Here’s the screen appearance using the Script font.

Boot up.

Main screen.

Open file screen on Drive 1.

Open file on Drive 2 after I created the file.
Screen appearance in regular type font.
Saving file a separate ProDOS formatted disk.

Selecting printer configuration. Mine is actually ImageWriter II and Apple Serial Card.

The printouts to PDF in Emulator.

Importing AppleWorks files.

Importing some of the standard AppleWorks data disk files.

Saving the imported file to my //Write DATA disk in Drive 2.

In the Drop down menu below you see //Spell but I don’t know if they ever created the Spell Checker. I’m searching but I haven’t found it yet.

Bank Street Writer Plus – Printer Option Examples – Apple IIe

July 30, 2017

This is an extension of my Bank Street Writer Plus post of February 22, 2017. It focuses on experimenting with the printer setup controls and the respective outputs. These were done on my Virtual II Emulator.

This printout is an example of the UltraCondensed printer setting giving you 17 characters per inch (CPI). You’ll also see the font type changes in the first paragraph. The 2nd image illustrates the controls on the screen for this document. Also I’ve changed the lines per inch from 6 LPI to 8 LPI. [ please forgive the typos…I should have spell checked —fixed on last picture on this page.]

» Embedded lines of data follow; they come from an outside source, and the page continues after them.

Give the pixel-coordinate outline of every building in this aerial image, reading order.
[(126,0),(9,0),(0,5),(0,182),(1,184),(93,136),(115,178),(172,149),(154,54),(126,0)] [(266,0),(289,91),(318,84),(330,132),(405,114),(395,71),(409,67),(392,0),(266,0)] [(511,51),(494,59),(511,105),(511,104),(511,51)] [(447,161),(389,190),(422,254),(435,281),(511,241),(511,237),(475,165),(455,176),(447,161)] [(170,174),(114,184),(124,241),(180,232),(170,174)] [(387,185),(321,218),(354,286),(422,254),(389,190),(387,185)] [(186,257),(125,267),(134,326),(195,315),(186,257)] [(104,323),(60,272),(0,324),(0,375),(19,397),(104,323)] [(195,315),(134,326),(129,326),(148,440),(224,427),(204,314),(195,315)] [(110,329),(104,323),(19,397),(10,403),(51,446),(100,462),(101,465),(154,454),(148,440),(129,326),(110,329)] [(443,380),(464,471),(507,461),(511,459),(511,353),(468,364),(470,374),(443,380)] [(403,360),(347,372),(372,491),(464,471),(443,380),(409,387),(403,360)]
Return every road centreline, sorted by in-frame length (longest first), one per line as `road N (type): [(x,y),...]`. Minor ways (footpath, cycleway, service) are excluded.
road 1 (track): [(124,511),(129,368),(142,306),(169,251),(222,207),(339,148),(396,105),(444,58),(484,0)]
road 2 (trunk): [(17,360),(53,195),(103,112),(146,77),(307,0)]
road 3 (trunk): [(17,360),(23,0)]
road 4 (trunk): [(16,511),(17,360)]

Here is the Setup menu accessed by hitting the escape key on bootup.

Here are the printer commands. You can find these in the ImageWriter II manual. The program comes with the ImageWriter command set included but only A-F Setup. I Setup G-P. Later versions of AppleWorks and other word processors had these included and selectable.

Option-P brings up the menu when in the program. 

Here’s an example of the default 65 CPI and how the printing appears as you change items. Note: the paragraph start with “Notes from July 13” is actually a cut & paste from AppleWorks. This includes extra carriage returns which gives you the jagged look until you remove them.

I noticed when I changed to ultracondensed giving 17 CPI and also with 8 LPI it would only use 2/3 of the page since default was 66 lines. See below: 

You can see the end of page line above. I switched the top and bottom settings along with the lines per page to make it better.